Laser sales peaked in 2008 but succumbed to the global economic downturn in 2009. In late 2010, the industry began experiencing some recovery. Of the $3.79 billion laser market in 2011, fiber lasers comprised 15.5% or $588 million of it. In 2015, the laser market is projected to grow to $4.78 billion while the fiber laser segment is projected to almost double to 28.6%.
IPG already claims first mover advantage is making fiber lasers commercially available. Through its proprietary process and high volume production, IPG has driven down the component cost. Fiber lasers consumes 70% less energy which further drives down the cost of operation. IPG even offers plug and play solutions. Such factors have contributed to a compounded annual growth rate (CAGR) in revenue from 2009 to 2012 of almost 45% for IPG.
By fiscal year-end 2012, IPG had revenues of $563 million and earnings per share (EPS) of $2.81. Its profit margin was a history high of 25.8%. IPG has only $18 million in debt and has a healthy cash position of $384 million. Even considering the rapid pace of and constant demand for innovation, IPG's research and development expenses capture less than 10% of its operating income.

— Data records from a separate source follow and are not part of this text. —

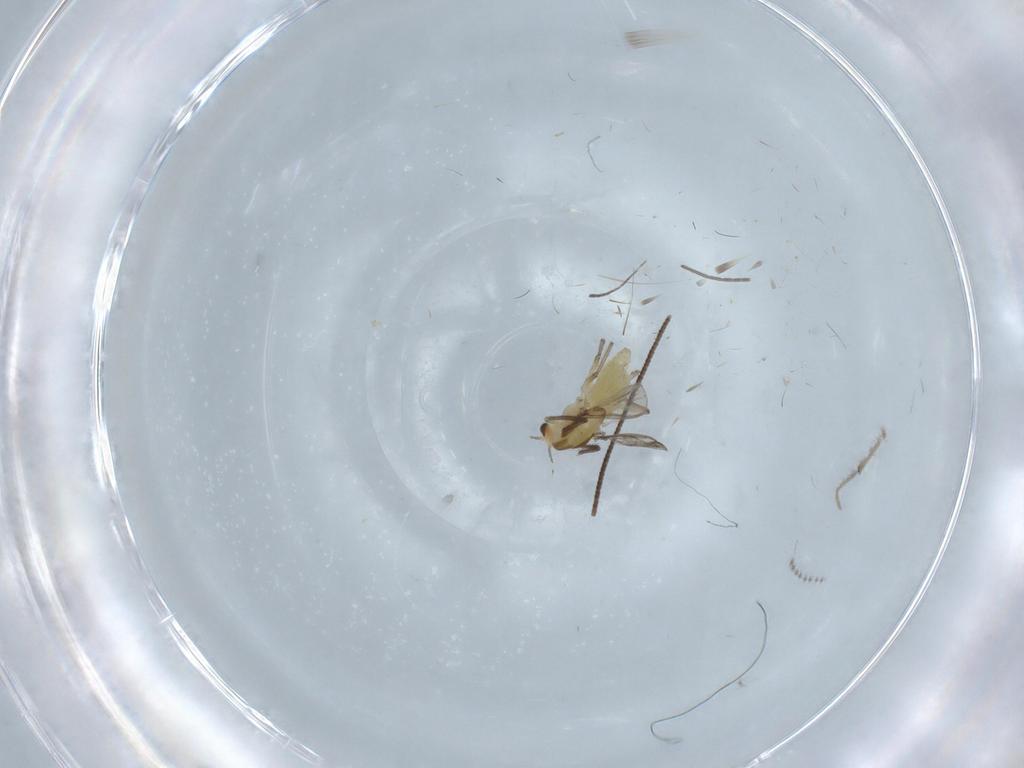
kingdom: Animalia
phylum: Arthropoda
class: Insecta
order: Diptera
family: Chironomidae
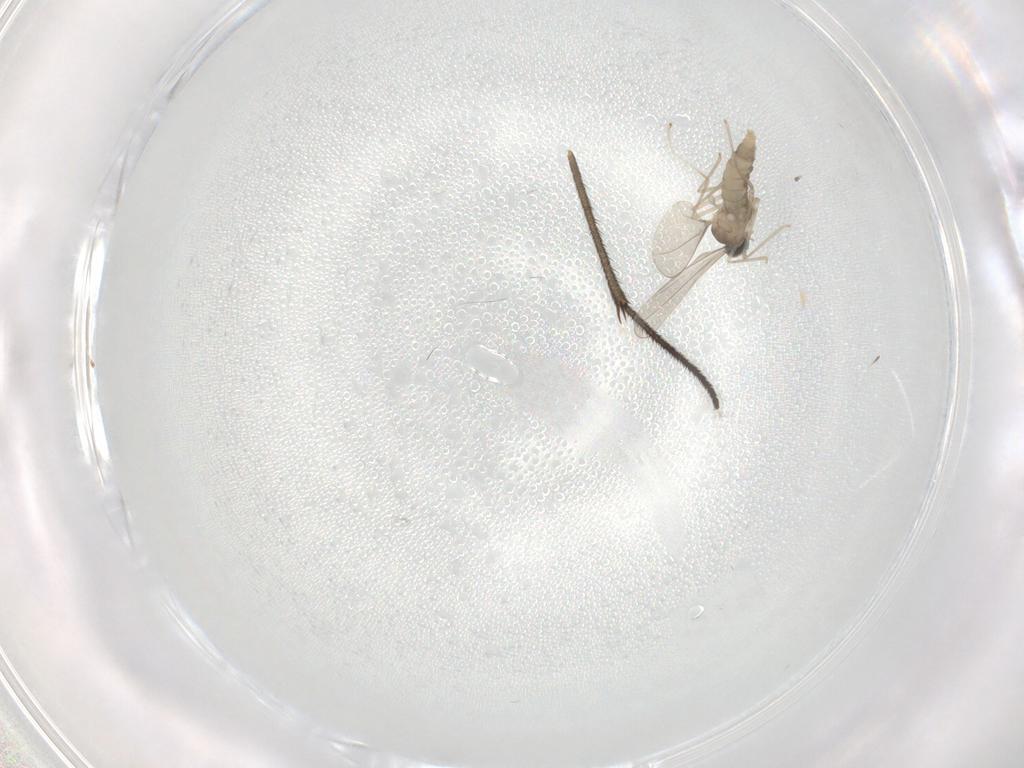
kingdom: Animalia
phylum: Arthropoda
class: Insecta
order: Diptera
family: Cecidomyiidae
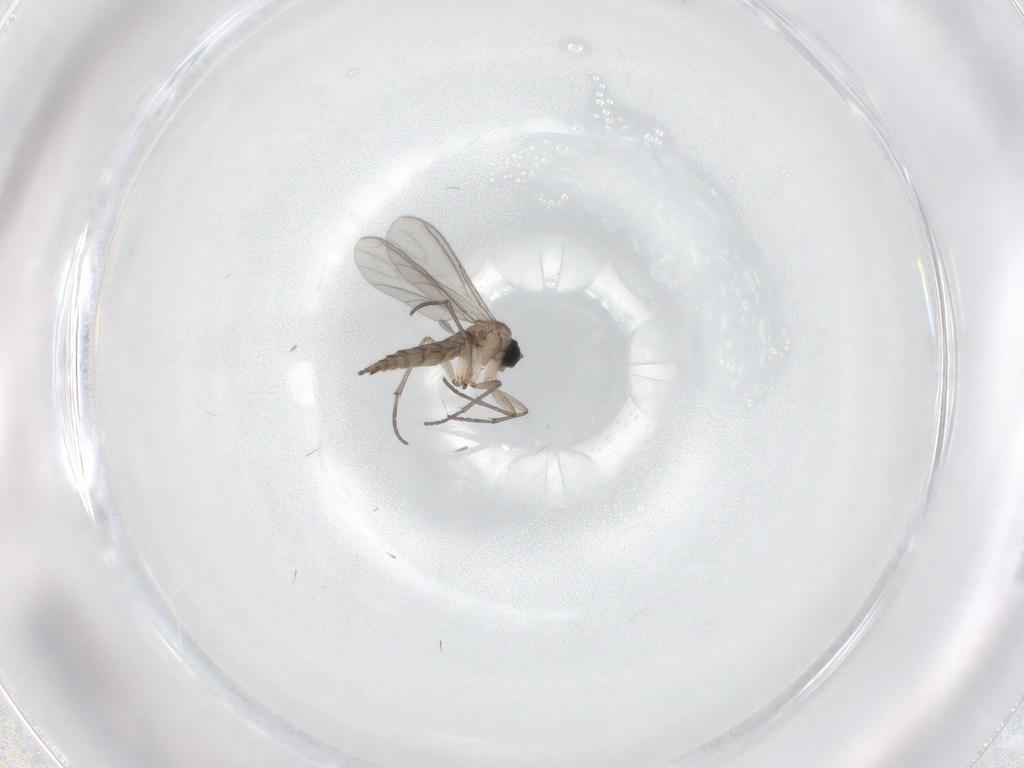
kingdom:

Industry projections for the fiber laser market in 2015 are $1.37 billion. IPG is well positioned to capture a large share of that market. Specifically, high power fiber lasers only constitute 20% of the existing laser market. IPG believes adoption could grow to 50% to 75% of the market in just three to five years. In the fourth quarter of 2012, 48% of IPG revenue resulted from the sale of high power fiber lasers. During its fourth quarter earnings conference call, IPG noted an increase in quote activity for its fiber laser systems. New products such as UV fiber lasers, green lasers, ultra short pulse lasers and megawatt scale fiber lasers are also attracting new customers, new applications and new markets.
Competition does exist for IPG. Coherent (COHR), a traditional photonics supplier, introduced its first fiber laser in the fall of 2011. Jenoptik, a German optoelectronics producer, sells both thin-disk and fiber lasers. Thin-disk lasers offer scalable power and beam quality. Many in the industry argue there is a reasonable place for both. Trumpf, a fabricating equipment and industrial laser manufacturer, even produces hybrid lasers meshing both fiber and thin-disk. But IPG believes its ten-year head start with fiber lasers has created a fairly significant moat for its competitors.
IPG is recently trading within 10% of its 52-week high. The long-term growth estimate for EPS is 22%, resulting in a YPEG calculation of $81.50. That number offers at least 25% upside compared to recent share price. Even using a more conservative estimate of 17% growth for both revenue and EPS, IPG share price should easily surpass its historical high of $78.59 before 2015.
Considering market penetration of fiber lasers in the total laser market is estimated to be less than 30% at that point, there's still room for innovation and disruption. If there's still room for innovation and disruption, there's still room for IPG Photonics' to grow.
Additional disclosure: I belong to an investment club that owns shares in IPGP.